Inherited phosphate and pyrophosphate disorders: New insights and novel therapies changing the oral health landscape.

Abstract

Background: Mineral metabolism is critical for proper development of hard tissues of the skeleton and dentition. The dentoalveolar complex includes the following 4 mineralized tissues: enamel, dentin, cementum, and alveolar bone. Developmental processes of these tissues are affected by inherited disorders that disrupt phosphate and pyrophosphate homeostasis, although manifestations are distinct from those in the skeleton.

Types of studies reviewed: The authors discuss original data from experiments and comparative analyses and review articles describing effects of inherited phosphate and pyrophosphate disorders on dental tissues. A particular emphasis is placed on how new therapeutic approaches for these conditions may affect oral health and dental treatments of affected patients.
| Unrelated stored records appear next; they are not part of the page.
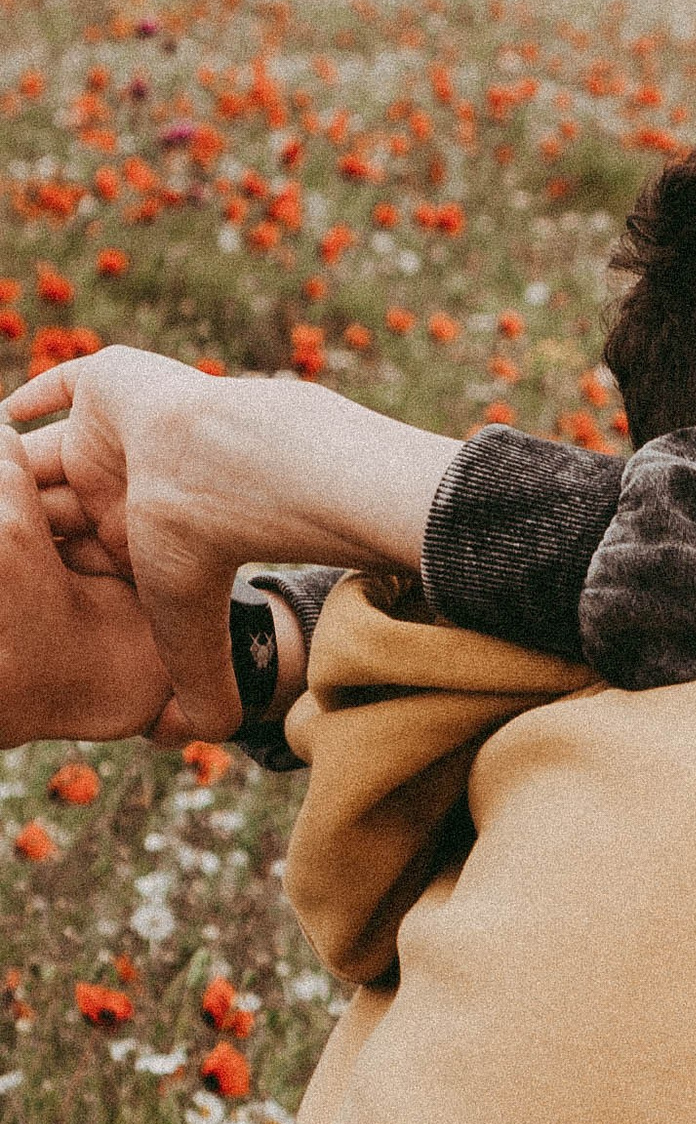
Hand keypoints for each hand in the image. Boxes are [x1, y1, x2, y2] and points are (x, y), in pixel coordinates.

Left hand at [5, 350, 460, 741]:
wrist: (242, 469)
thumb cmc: (204, 544)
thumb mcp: (184, 625)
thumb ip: (196, 679)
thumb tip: (192, 739)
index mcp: (137, 532)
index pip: (69, 545)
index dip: (33, 558)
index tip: (9, 580)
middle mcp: (126, 483)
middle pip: (49, 498)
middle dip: (15, 514)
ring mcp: (119, 432)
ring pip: (46, 448)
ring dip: (8, 460)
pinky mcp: (114, 384)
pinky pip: (61, 387)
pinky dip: (29, 397)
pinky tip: (2, 414)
Results: Disorders of phosphate and pyrophosphate metabolism can lead to reduced mineralization (hypomineralization) or inappropriate (ectopic) calcification of soft tissues. Disruptions in phosphate levels in X-linked hypophosphatemia and hyperphosphatemic familial tumoral calcinosis and disruptions in pyrophosphate levels in hypophosphatasia and generalized arterial calcification of infancy contribute to dental mineralization defects. Traditionally, there have been few options to ameliorate dental health problems arising from these conditions. New antibody and enzyme replacement therapies bring possibilities to improve oral health in affected patients.

Practical implications: Research over the past 2 decades has exponentially expanded the understanding of mineral metabolism, and has led to novel treatments for mineralization disorders. Newly implemented and emerging therapeutic strategies affect the dentoalveolar complex and interact with aspects of oral health care that must be considered for dental treatment, clinical trial design, and coordination of multidisciplinary care teams.